• [Work to do]: Please count how many lines of the records contain the string "makeId", treating uppercase and lowercase as different, and give only the number.

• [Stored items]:
start

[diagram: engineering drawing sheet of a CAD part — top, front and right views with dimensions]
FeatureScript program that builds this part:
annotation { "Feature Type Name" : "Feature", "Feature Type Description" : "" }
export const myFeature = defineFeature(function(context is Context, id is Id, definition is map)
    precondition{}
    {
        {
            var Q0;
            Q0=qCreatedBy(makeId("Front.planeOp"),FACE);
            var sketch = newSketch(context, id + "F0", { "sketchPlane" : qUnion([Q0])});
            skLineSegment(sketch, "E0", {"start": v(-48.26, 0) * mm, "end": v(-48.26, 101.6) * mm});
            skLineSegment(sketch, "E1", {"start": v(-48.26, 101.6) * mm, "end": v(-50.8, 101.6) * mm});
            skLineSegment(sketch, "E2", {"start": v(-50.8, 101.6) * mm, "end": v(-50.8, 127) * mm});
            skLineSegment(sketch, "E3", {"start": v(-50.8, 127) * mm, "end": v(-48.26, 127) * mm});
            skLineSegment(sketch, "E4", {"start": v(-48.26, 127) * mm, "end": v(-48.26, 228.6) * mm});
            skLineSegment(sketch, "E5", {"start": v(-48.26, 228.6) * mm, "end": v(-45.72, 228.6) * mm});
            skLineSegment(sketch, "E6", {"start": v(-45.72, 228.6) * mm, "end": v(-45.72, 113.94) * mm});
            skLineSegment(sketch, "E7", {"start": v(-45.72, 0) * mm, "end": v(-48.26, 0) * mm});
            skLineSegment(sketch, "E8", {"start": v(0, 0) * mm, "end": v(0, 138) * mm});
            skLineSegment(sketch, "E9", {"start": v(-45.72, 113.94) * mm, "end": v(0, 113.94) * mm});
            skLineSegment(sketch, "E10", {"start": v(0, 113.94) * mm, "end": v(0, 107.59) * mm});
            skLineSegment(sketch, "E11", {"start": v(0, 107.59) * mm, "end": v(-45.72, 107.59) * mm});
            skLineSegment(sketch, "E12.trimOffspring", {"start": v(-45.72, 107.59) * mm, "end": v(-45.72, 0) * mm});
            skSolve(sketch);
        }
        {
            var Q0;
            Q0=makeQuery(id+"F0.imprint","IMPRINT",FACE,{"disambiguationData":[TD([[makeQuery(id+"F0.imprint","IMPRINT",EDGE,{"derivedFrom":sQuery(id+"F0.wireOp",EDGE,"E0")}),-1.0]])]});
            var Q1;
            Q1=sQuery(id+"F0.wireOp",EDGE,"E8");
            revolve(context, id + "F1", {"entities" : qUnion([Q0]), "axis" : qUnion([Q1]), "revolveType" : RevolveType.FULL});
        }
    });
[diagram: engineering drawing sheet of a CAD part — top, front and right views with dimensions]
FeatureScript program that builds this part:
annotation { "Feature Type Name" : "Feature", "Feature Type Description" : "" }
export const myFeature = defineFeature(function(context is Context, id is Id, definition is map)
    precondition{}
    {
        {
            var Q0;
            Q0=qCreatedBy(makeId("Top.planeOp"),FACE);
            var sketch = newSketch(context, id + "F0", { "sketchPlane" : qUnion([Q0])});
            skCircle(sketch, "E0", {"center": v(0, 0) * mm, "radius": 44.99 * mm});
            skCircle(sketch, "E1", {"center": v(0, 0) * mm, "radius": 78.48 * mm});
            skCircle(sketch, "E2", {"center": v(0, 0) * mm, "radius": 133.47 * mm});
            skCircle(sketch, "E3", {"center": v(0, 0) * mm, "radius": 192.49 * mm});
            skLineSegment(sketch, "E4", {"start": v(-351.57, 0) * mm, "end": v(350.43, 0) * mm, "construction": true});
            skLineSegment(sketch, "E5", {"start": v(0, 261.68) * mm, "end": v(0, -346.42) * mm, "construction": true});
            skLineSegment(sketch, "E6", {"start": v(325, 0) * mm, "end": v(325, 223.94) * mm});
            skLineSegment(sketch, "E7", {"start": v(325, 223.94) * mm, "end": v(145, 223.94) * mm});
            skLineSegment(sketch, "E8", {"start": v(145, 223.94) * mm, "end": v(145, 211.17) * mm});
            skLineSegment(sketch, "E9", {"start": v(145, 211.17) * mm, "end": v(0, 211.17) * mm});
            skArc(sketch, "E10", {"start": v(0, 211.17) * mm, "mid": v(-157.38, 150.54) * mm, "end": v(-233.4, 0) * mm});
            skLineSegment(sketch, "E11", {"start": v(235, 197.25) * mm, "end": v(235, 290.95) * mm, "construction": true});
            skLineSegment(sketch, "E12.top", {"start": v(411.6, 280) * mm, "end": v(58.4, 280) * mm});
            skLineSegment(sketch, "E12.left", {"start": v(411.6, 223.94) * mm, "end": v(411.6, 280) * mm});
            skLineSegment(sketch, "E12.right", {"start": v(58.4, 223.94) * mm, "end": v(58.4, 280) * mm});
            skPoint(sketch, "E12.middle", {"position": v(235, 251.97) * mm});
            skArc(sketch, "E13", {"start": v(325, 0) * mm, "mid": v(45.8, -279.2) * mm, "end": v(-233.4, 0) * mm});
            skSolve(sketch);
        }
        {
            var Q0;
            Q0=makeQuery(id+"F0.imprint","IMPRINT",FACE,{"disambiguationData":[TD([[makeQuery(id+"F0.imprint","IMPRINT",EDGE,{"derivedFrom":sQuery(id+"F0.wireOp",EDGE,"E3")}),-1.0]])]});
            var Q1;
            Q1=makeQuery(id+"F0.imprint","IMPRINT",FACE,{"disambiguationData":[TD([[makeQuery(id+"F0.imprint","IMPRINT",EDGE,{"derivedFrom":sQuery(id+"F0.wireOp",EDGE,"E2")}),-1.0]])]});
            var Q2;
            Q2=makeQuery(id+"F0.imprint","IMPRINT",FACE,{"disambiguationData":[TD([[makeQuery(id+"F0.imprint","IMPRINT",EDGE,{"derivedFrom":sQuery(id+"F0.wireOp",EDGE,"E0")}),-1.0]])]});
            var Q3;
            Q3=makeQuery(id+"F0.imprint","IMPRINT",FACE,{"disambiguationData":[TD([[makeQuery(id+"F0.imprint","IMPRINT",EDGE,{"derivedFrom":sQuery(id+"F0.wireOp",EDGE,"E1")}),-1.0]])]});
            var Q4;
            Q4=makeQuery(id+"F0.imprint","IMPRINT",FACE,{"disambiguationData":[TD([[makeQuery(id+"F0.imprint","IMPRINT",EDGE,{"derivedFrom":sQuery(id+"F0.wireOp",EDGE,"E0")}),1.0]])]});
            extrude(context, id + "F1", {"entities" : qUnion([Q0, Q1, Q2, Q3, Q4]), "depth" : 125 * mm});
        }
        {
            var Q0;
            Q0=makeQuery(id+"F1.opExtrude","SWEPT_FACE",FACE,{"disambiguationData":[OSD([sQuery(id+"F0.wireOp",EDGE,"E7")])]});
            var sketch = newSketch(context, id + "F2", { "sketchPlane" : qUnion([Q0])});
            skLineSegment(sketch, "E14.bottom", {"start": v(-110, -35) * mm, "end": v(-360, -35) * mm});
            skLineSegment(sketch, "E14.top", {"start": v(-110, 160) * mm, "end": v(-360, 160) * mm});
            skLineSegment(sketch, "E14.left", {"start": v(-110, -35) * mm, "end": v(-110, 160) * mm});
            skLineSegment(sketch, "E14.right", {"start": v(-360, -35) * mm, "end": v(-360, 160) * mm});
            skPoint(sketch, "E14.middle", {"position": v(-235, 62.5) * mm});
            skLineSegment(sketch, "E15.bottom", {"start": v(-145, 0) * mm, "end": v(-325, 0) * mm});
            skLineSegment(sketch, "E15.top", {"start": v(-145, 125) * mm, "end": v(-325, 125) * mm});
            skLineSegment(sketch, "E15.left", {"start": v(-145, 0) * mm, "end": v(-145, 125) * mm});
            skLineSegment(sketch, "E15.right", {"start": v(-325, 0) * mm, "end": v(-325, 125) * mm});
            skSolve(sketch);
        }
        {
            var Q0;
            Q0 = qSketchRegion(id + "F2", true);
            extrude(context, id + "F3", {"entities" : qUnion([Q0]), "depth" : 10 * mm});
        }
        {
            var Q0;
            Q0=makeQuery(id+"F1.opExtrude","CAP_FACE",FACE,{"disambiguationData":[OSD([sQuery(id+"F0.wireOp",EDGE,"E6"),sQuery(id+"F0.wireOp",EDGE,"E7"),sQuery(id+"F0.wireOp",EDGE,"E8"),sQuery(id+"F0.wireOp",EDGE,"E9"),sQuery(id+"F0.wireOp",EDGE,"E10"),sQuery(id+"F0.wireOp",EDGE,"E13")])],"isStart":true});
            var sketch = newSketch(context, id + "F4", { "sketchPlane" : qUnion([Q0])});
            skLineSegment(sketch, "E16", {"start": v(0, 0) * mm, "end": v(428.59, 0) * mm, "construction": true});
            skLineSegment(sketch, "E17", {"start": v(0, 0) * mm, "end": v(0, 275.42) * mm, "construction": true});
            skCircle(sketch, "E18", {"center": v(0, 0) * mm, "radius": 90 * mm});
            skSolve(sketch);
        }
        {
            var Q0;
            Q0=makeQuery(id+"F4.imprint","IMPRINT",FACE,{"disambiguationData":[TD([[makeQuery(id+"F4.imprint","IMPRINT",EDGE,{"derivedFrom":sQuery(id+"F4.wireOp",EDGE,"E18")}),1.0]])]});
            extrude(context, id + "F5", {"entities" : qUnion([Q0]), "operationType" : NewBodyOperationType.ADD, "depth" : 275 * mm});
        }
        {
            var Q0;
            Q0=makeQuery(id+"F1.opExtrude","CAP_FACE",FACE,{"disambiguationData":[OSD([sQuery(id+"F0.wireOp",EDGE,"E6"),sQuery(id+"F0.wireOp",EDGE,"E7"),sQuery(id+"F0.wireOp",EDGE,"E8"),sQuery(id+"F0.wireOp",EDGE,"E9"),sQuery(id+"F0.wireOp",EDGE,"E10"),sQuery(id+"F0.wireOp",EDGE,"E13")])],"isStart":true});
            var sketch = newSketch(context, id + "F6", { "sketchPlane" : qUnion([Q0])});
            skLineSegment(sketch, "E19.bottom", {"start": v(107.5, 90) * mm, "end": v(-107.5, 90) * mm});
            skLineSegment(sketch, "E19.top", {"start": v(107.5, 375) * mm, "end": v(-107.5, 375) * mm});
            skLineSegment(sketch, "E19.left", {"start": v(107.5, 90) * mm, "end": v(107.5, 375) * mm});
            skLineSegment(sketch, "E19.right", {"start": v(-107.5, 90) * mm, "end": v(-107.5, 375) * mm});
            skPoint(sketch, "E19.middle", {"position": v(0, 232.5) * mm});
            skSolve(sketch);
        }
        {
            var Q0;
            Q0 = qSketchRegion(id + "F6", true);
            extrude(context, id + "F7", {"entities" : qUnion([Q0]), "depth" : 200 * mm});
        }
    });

end

• [The solution]: 2